Certa vez ouvi um colega de faculdade, branco e filho de juiz, dizendo assim:
- Essa classe média pseudo-européia tem que se foder muito, porque na hora em que o oprimido resolver tomar conta de tudo, vai todo mundo pro paredão!
Eu olhava para a boca do sujeito falando isso, olhava para a blusa da Calvin Klein no peito dele, o Swatch no pulso e o iPhone no bolso e pensava "algum encosto de Sierra Maestra baixou nesse moleque, não é possível".
Mas é. A esquerda leite com pêra do Brasil (queria falar da América Latina, mas tenho a sorte de não conhecer seus países tão a fundo a ponto de descobrir que o revolucionário Big Mac também existe por lá) é portadora de uma profunda e praticamente incurável esquizofrenia cognitiva.
Não é que o que ele diz vá de encontro ao que ele pratica na vida, isso já é esperado, o que acontece é pior: ele consegue dizer uma coisa e depois falar outra completamente desconectada do que disse primeiro, dependendo de quem seja o alvo da sua fúria.
Por exemplo, aquele artista engajado que recebe salário de ator de novela e adora contar na Caras o que comprou, pra onde viajou e quanto gastou, mas que passa as madrugadas no Twitter xingando a imprensa golpista, a mídia, a Globo.

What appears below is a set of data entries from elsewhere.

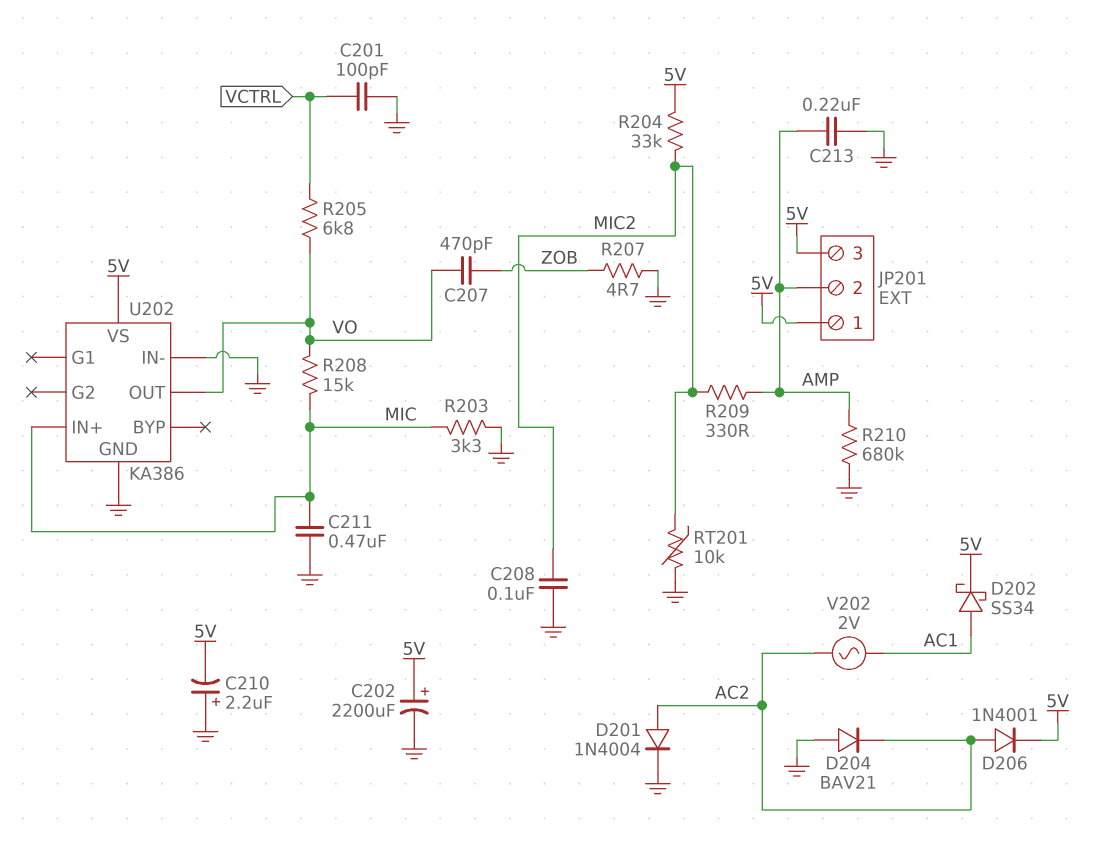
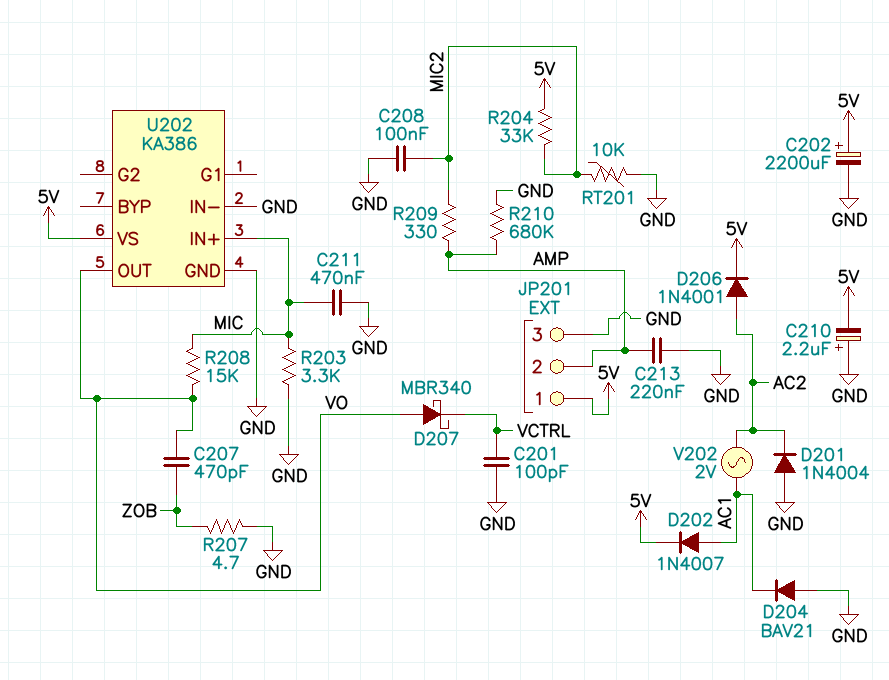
D201: diode 1N4004 (A AC2, K GND) -> diode 1N4004 (A GND, K AC2)
D202: schottky SS34 (A AC1, K 5V) -> diode 1N4007 (A AC1, K 5V)
D204: diode BAV21 (A GND, K AC2) -> diode BAV21 (A GND, K AC1)
D207: none -> schottky MBR340 (A VO, K VCTRL)
JP201 pin 3: 5V -> GND
R205: 6.8k (VCTRL, VO) -> none

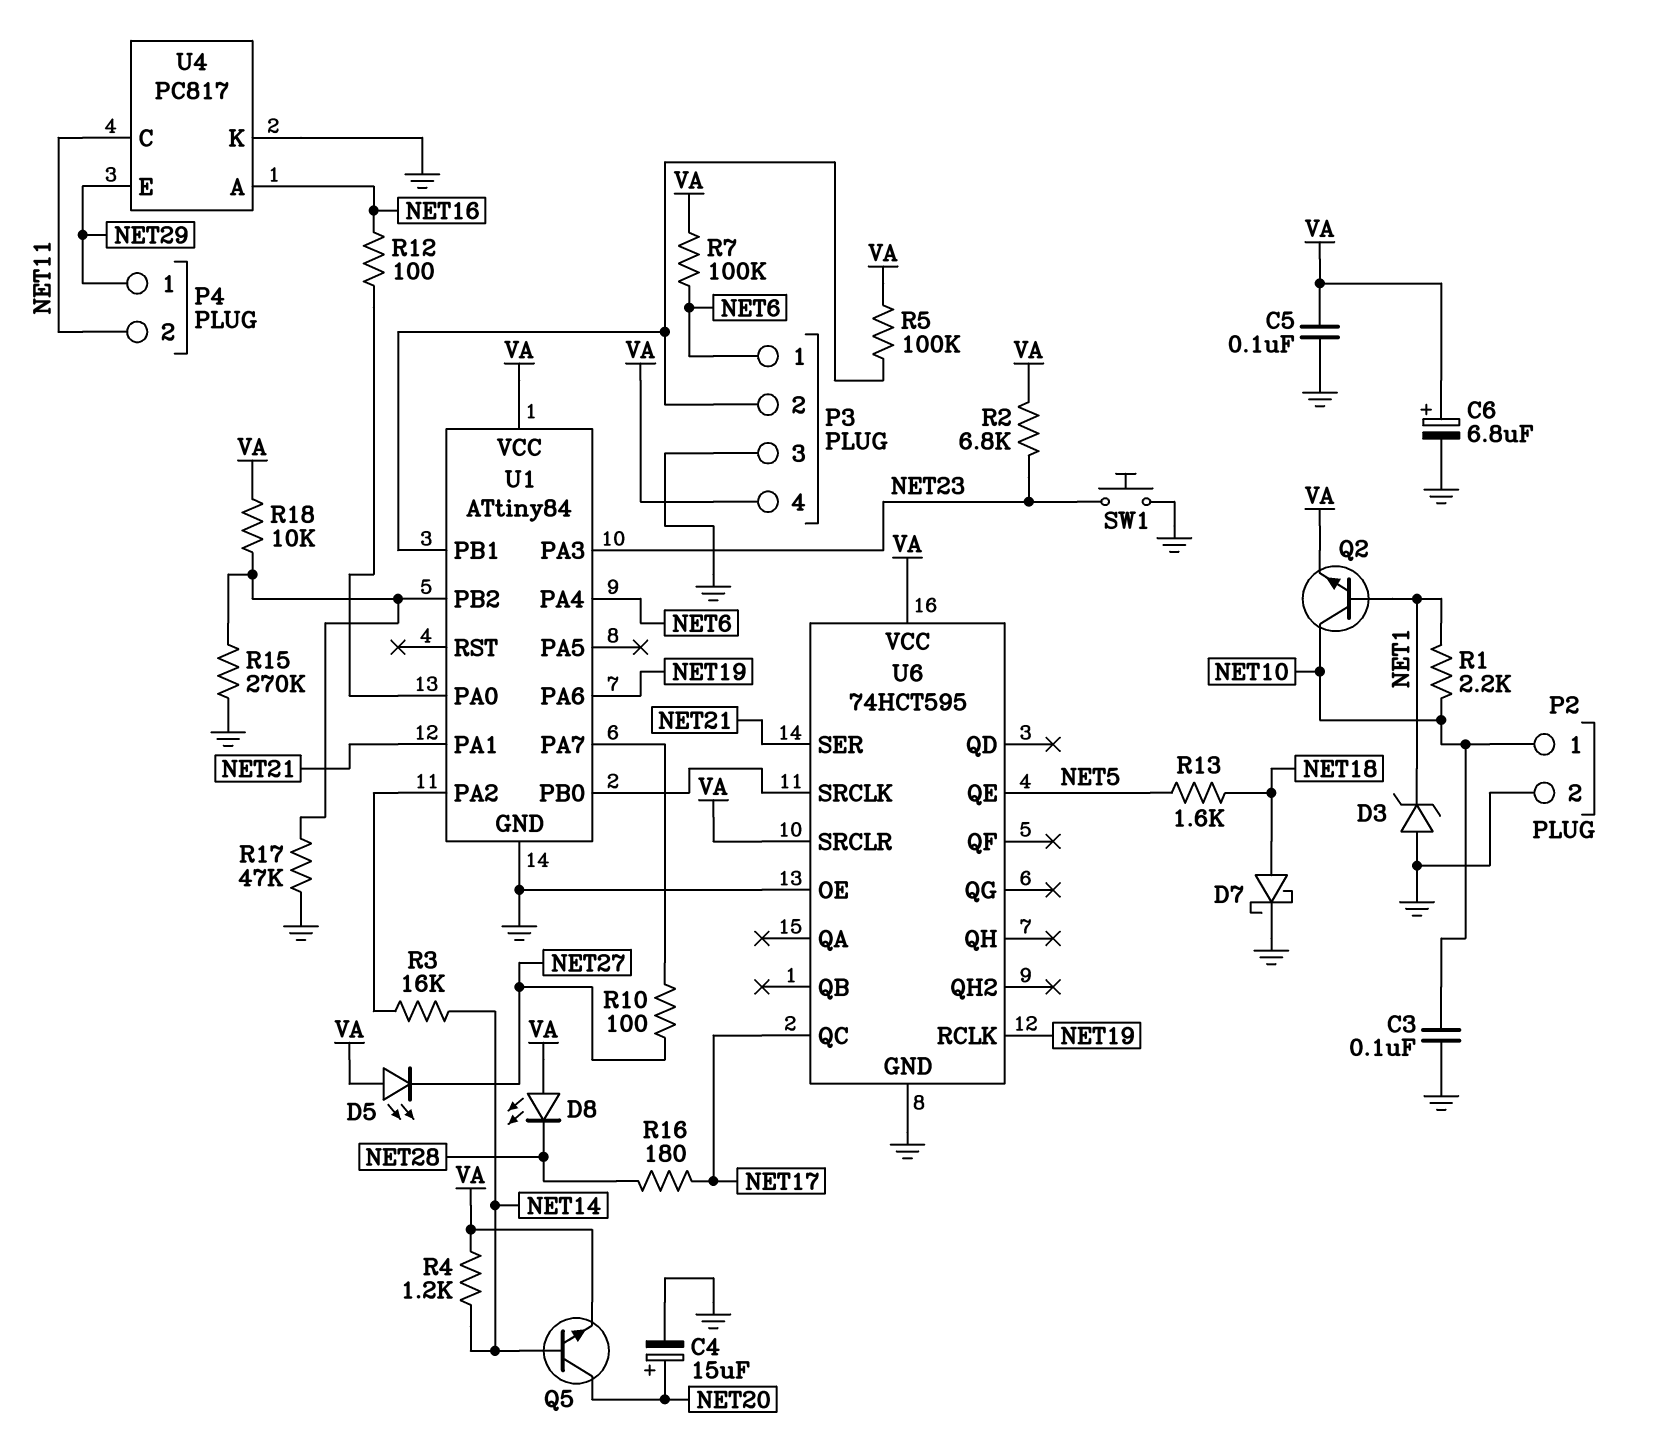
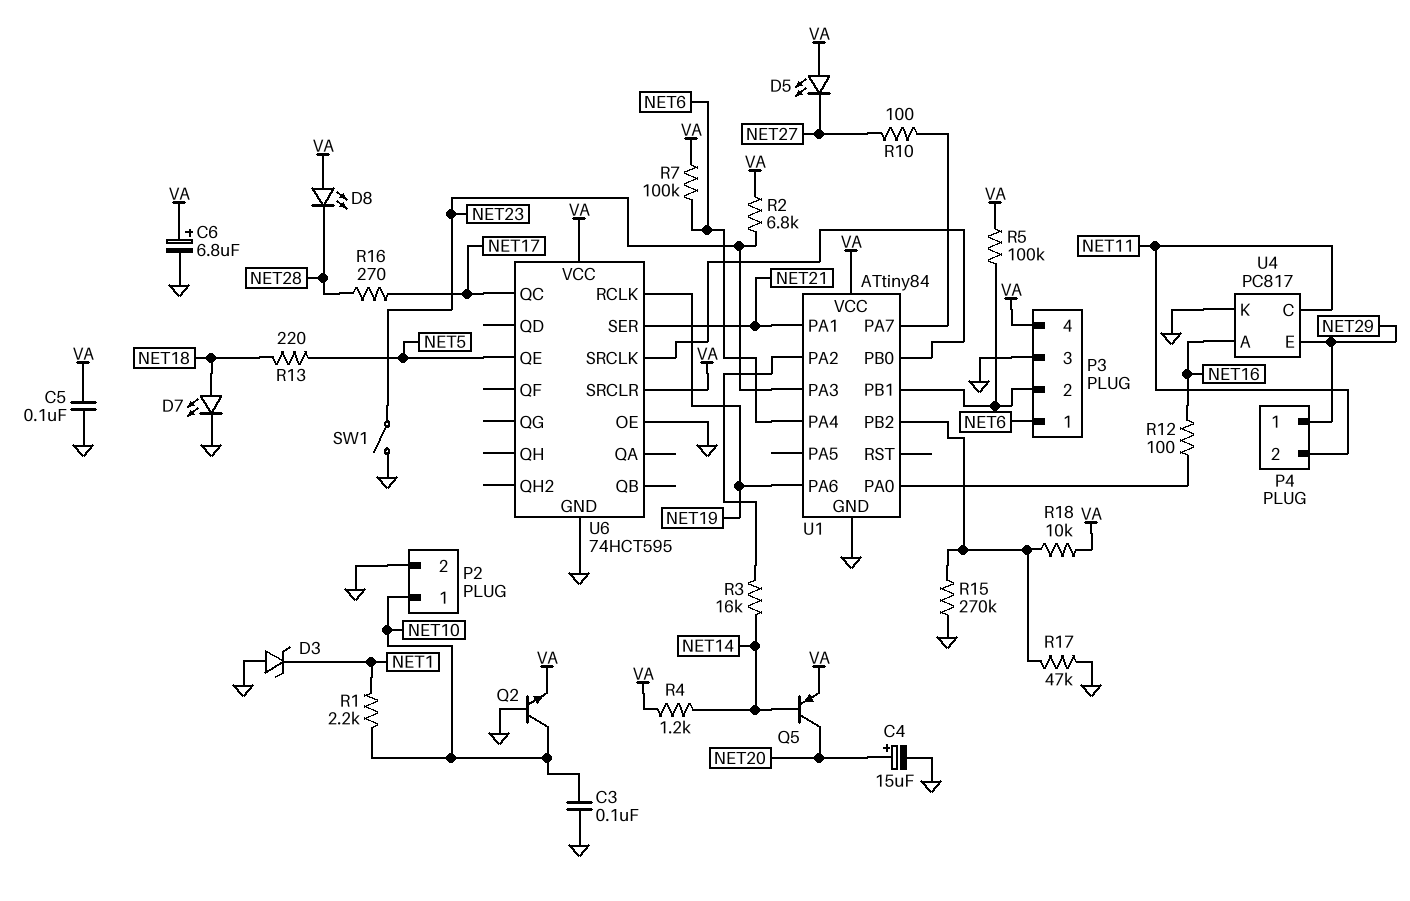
D7: schottky (A NET18, K GND) -> LED (A NET18, K GND)
Q2: NPN (B NET1, C NET10, E VA) -> NPN (B GND, C NET10, E VA)
Q5: NPN (B NET14, C NET20, E VA) -> PNP (B NET14, C NET20, E VA)
R13: 1.6k (NET5, NET18) -> 220 (NET5, NET18)
R16: 180 (NET17, NET28) -> 270 (NET17, NET28)
SW1: button (GND, NET23) -> switch (GND, NET23)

E assim como ele, tantos outros. Se você der uma passeadinha por aí vai ouvir de tudo, de todo tipo de gente "progressista" e "coerente".
Do cara que se diz revolucionário e contra o sistema, mas que sai até na porrada numa festa de batizado se alguém falar mal do governo:
- Chupa reaça! Deixa de ser conservador, cara, esquece isso. Você vai ter que engolir, o PT está há dez anos no poder e tem que ficar mais uns vinte!

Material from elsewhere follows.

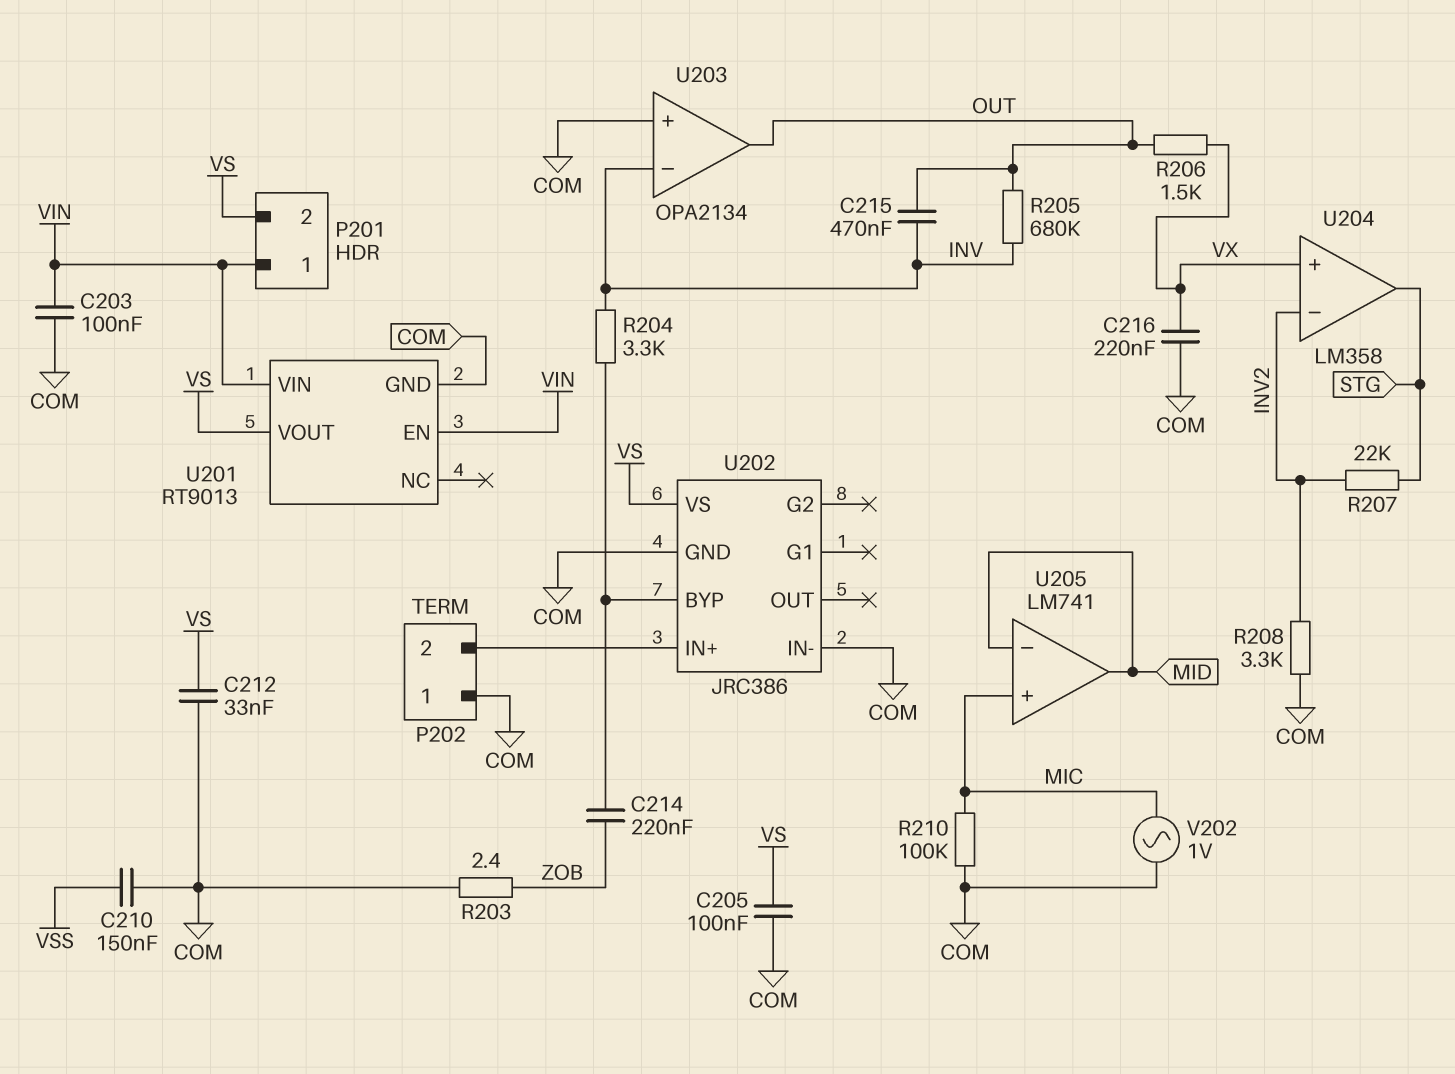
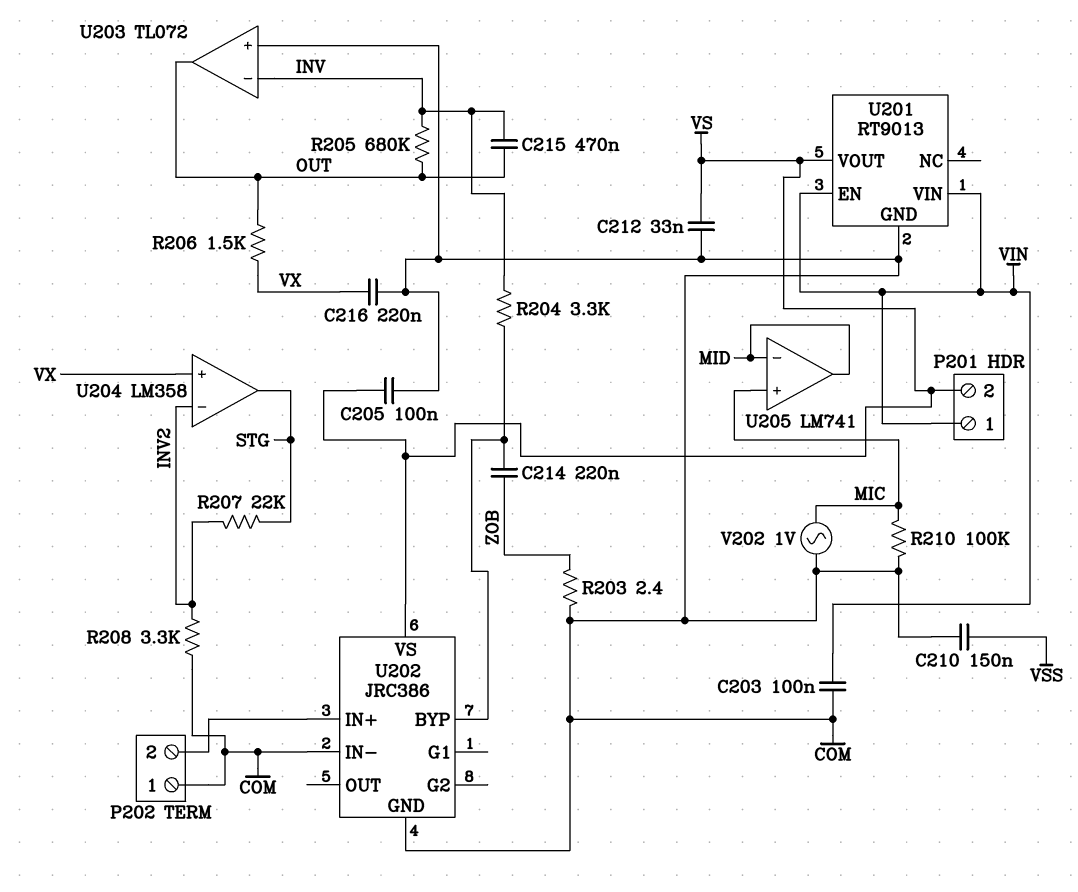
U203: OPA2134 -> TL072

Da mocinha do "bem", vegetariana e doadora da WWF, que acha um horror aquela churrascaria rodízio, afinal, animais são amigos e não comida:
- Tomara que o desgraçado que atropelou esse cachorro para não bater de cara num poste seja morto junto com a família inteira num acidente numa roda gigante.
Do estudante de Sociologia, diz que "gosta de pessoas", apoia a poligamia e é ativista xiita da passeata gay:
- Detesto preconceituoso. Tomara que o filho daquele pastor seja gay, hahaha vou zoar muito.
Da feminista que lê Karl Marx, acha as propagandas de cerveja um absurdo e dá um piti e se acha "coisificada" quando recebe uma cantada de algum bêbado na rua (porque né, sovaco cabeludo só bêbado):
- Mulheres devem ter direitos iguais, não é possível que esses "mascus" (N. da T.: apelido pejorativo dado a homens que não apoiam o feminismo) filhos das putas não aprendam o lugar deles, sociedade machista de bosta, vê essas amélias, tinham que passar o resto da vida lavando cueca e sendo cornas.
Do barbudinho que milita no DCE, adora um forró pé-de-serra e qualquer outra coisa "de raiz", curte fumar um baseado e detesta a polícia, mesmo que ela apareça para salvar uma velhinha de 90 anos de um estupro coletivo praticado por esquilos:
- Polícia é tudo fascista. Polícia lembra ditadura, cara, e a ditadura foi atroz. Não sei como alguém ainda pode ser de direita e gostar de polícia depois daquilo. Merece ser colocado num pau de arara e levar uma coça.
Dos ecologistas que te olham torto porque você pegou mais de duas folhas de papel para enxugar a mão ou então porque dá mais do que uma descarga no banheiro de casa por semana:
- Minha gente, vamos nos conscientizar! Os recursos da Terra vão acabar! Acho que precisamos urgentemente organizar um show de rock que gaste vários quilowatts de energia para protestar contra isso!
E finalmente, o defensor da democracia, da igualdade, da livre expressão, desde que você não seja um escroto, babaca e ignorante que precisa ler mais e parar de discordar das opiniões dele:
- Precisamos defender Cuba (mesmo governo há 54 anos) e a Venezuela (mesmo governo há 15 anos) contra a ditadura estadunidense (eleições regulares de 4 em 4 anos)!
Só posso concluir que o maior perigo que corremos debatendo qualquer coisa com esse pessoal é deles um dia concordarem com a gente.
2 Comentários:
Perfeito! Gosto desse senso apurado e cômico com que você retrata esses vômitos alheios do dia a dia.
Eu já desisti, e já faz algum tempo.
Um bando de babacas, bobalhões quem vão para a Europa quando a brincadeirinha fica sem graça.